What might interest a curious mind most may not be the secret itself, but rather the fabrication of lies around it. What to take in, what to spit out, that baffles me a lot.
I’ve entered that certain stage of mental instability of the year, the phase I prefer to shut myself out of everyone’s life, or in other precise words, shut everyone else out of my life. This is the 3rd year I’ve experienced it since it first dawned on me in the summer of my seventeen. At the age of seventeen, you don’t normally shut everyone else out of your life, it must have been that shock which left an indelible track of savage in my memory. And now every time summer comes, my mechanic defense just simply send out signals to behave accordingly, for self-protection sake. The good thing is, for adaptation, you kind of grow addicted to certain kind of madness. Apologies. Sadness I meant, indeed.
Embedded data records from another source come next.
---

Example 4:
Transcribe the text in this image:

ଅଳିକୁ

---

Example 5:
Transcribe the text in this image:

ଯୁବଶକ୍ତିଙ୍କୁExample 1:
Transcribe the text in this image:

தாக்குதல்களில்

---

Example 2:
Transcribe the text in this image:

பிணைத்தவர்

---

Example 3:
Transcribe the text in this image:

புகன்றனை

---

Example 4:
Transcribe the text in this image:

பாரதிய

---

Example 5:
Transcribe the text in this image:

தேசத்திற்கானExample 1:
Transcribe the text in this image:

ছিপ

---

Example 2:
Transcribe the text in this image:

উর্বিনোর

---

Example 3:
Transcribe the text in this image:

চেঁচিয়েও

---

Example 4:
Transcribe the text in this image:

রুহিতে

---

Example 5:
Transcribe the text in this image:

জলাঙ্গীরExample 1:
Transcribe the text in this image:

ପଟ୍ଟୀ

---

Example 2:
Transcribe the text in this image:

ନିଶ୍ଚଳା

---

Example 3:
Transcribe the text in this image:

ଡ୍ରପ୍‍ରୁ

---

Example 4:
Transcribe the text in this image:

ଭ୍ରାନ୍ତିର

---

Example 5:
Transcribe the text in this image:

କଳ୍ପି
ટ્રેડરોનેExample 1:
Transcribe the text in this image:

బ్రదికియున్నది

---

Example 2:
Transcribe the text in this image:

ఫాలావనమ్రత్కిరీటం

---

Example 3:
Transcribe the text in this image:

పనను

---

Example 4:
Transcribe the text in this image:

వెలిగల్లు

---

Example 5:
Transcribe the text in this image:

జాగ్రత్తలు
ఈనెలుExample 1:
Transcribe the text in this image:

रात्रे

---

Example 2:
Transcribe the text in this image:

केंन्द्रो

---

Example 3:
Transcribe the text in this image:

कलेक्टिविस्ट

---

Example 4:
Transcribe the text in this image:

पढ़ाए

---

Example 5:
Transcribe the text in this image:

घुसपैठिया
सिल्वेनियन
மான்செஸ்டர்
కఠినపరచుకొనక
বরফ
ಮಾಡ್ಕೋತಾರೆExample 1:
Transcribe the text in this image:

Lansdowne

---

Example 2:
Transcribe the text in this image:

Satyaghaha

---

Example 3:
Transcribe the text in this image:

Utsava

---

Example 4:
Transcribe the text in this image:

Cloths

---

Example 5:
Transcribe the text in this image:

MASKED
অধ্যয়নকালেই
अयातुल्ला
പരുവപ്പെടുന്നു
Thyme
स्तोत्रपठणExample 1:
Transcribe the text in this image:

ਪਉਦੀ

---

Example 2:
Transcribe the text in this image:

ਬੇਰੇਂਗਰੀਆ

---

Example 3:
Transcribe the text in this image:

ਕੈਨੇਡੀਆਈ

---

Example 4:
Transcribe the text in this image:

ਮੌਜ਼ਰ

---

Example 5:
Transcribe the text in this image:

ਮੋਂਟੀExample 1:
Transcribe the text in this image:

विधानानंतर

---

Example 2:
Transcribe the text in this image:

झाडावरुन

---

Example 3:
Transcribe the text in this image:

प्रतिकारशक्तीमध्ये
It must have been two year and a half since she last enjoyed ……….. How can a fully grown 19-year-old lady dodge off her own needs? What kind of fucking reason had robbed her off her own desire? Every night she commands troupe of thoughts sent out for quest of explanation…
Still no hints then.
Too long the wait to handle that the poor young lady can’t resist her hopelessness to fall into sleep. Thank whatever brings her to sleep she thought, maybe a ejection of sweet sensation will solve the problem, for the time being.
I just wonder what others might do when they find out abnormalities with their mental stage. Seeking professional advice from a specialist maybe? I already did that. They performed a miserable job that it somehow is ridiculously hard for me to restrain myself from the thoughts of laughing their heads off when considering themselves specialists.
No, I’m afraid I failed to pretend to sympathize with your problems. Too bad to have such a friend, she’s herself is too problematic with her own problems to be helpful at needed time.